Saved data entries
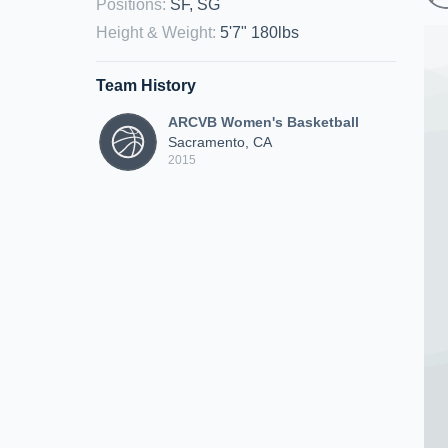
Positions
:
SF, SG
Height & Weight
:
5'7" 180lbs
Team History
ARCVB Women's Basketball
Sacramento, CA
2015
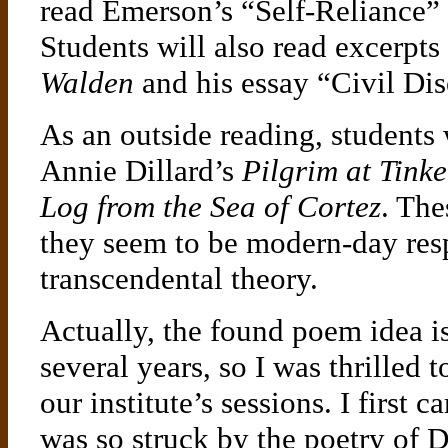
read Emerson’s “Self-Reliance” a
Students will also read excerpt
Walden
and his essay “Civil Di
As an outside reading, students 
Annie Dillard’s
Pilgrim at Tink
Log from the Sea of Cortez
. Th
they seem to be modern-day res
transcendental theory.
Actually, the found poem idea is
several years, so I was thrilled 
our institute’s sessions. I first
was so struck by the poetry of 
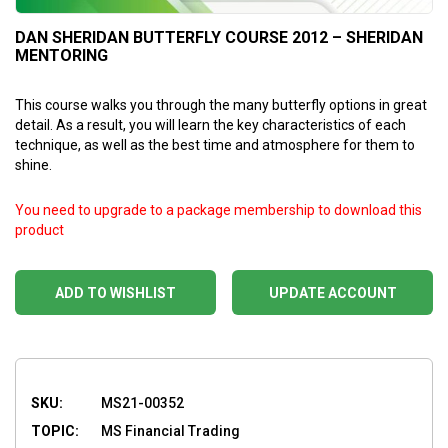
DAN SHERIDAN BUTTERFLY COURSE 2012 – SHERIDAN
MENTORING
This course walks you through the many butterfly options in great
detail. As a result, you will learn the key characteristics of each
technique, as well as the best time and atmosphere for them to
shine.
You need to upgrade to a package membership to download this
product
ADD TO WISHLIST
UPDATE ACCOUNT
SKU:
MS21-00352
TOPIC:
MS Financial Trading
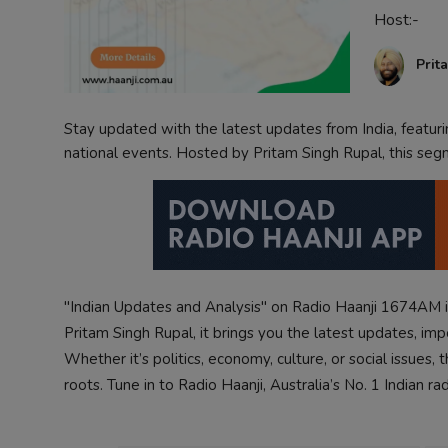
Host:-
Contact
Prit
Stay updated with the latest updates from India, featur
national events. Hosted by Pritam Singh Rupal, this seg
"Indian Updates and Analysis" on Radio Haanji 1674AM i
Pritam Singh Rupal, it brings you the latest updates, im
Whether it’s politics, economy, culture, or social issues
roots. Tune in to Radio Haanji, Australia’s No. 1 Indian ra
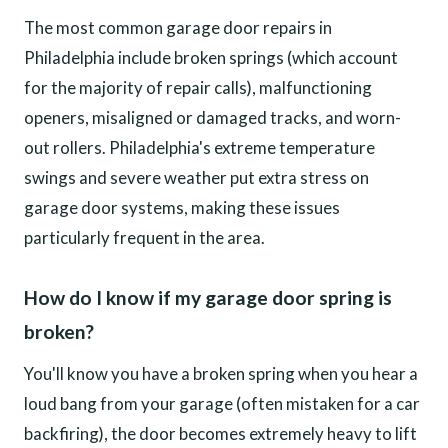
The most common garage door repairs in
Philadelphia include broken springs (which account
for the majority of repair calls), malfunctioning
openers, misaligned or damaged tracks, and worn-
out rollers. Philadelphia's extreme temperature
swings and severe weather put extra stress on
garage door systems, making these issues
particularly frequent in the area.
How do I know if my garage door spring is
broken?
You'll know you have a broken spring when you hear a
loud bang from your garage (often mistaken for a car
backfiring), the door becomes extremely heavy to lift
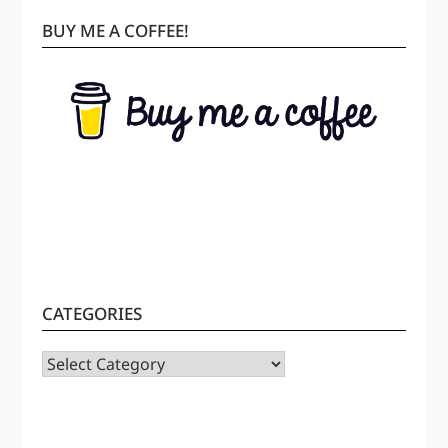
BUY ME A COFFEE!
CATEGORIES
CATEGORIES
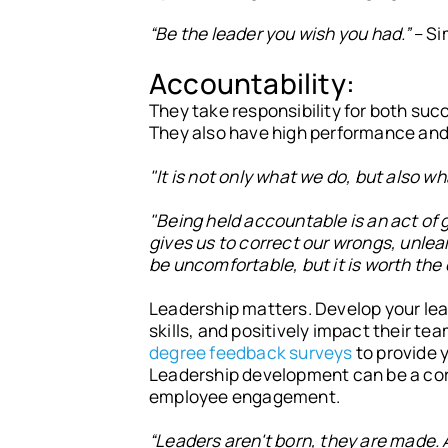
“Be the leader you wish you had.”
– Si
Accountability:
They take responsibility for both suc
They also have high performance and 
"It is not only what we do, but also 
"Being held accountable is an act of 
gives us to correct our wrongs, unlear
be uncomfortable, but it is worth the
Leadership matters. Develop your lea
skills, and positively impact their t
degree feedback surveys
to provide y
Leadership development can be a core 
employee engagement.
“Leaders aren't born, they are made. 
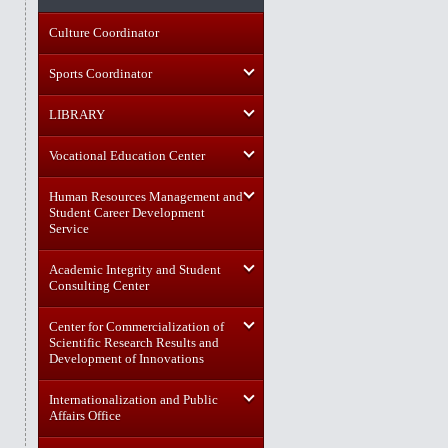
Culture Coordinator
Sports Coordinator
LIBRARY
Vocational Education Center
Human Resources Management and
Student Career Development
Service
Academic Integrity and Student
Consulting Center
Center for Commercialization of
Scientific Research Results and
Development of Innovations
Internationalization and Public
Affairs Office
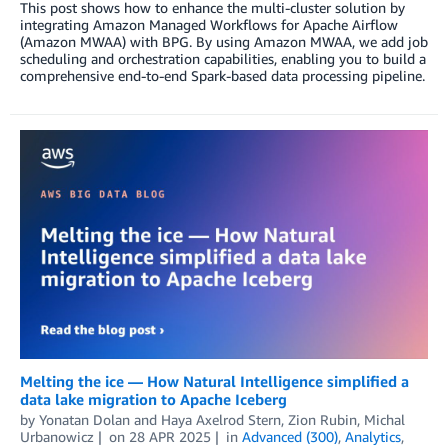
This post shows how to enhance the multi-cluster solution by
integrating Amazon Managed Workflows for Apache Airflow
(Amazon MWAA) with BPG. By using Amazon MWAA, we add job
scheduling and orchestration capabilities, enabling you to build a
comprehensive end-to-end Spark-based data processing pipeline.
Melting the ice — How Natural Intelligence simplified a
data lake migration to Apache Iceberg
by
Yonatan Dolan
and
Haya Axelrod Stern, Zion Rubin, Michal
Urbanowicz
on
28 APR 2025
in
Advanced (300)
,
Analytics
,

#### Exercise requirements:
Once the line with "You need to" is found in the data above, reproduce it and each line after it exactly, through the line with "Culture Coordinator". Omit the pictures.

#### Response area:
You need to upgrade to a package membership to download this
product
ADD TO WISHLIST
UPDATE ACCOUNT
SKU:
MS21-00352
TOPIC:
MS Financial Trading
Host:-
Contact
Prit
Stay updated with the latest updates from India, featur
national events. Hosted by Pritam Singh Rupal, this seg
"Indian Updates and Analysis" on Radio Haanji 1674AM i
Pritam Singh Rupal, it brings you the latest updates, im
Whether it’s politics, economy, culture, or social issues
roots. Tune in to Radio Haanji, Australia’s No. 1 Indian ra
The most common garage door repairs in
Philadelphia include broken springs (which account
for the majority of repair calls), malfunctioning
openers, misaligned or damaged tracks, and worn-
out rollers. Philadelphia's extreme temperature
swings and severe weather put extra stress on
garage door systems, making these issues
particularly frequent in the area.
How do I know if my garage door spring is
broken?
You'll know you have a broken spring when you hear a
loud bang from your garage (often mistaken for a car
backfiring), the door becomes extremely heavy to lift
BUY ME A COFFEE!
CATEGORIES
CATEGORIES
“Be the leader you wish you had.”
– Si
Accountability:
They take responsibility for both suc
They also have high performance and 
"It is not only what we do, but also 
"Being held accountable is an act of 
gives us to correct our wrongs, unlear
be uncomfortable, but it is worth the
Leadership matters. Develop your lea
skills, and positively impact their t
degree feedback surveys
to provide y
Leadership development can be a core 
employee engagement.
“Leaders aren't born, they are made. 
Culture Coordinator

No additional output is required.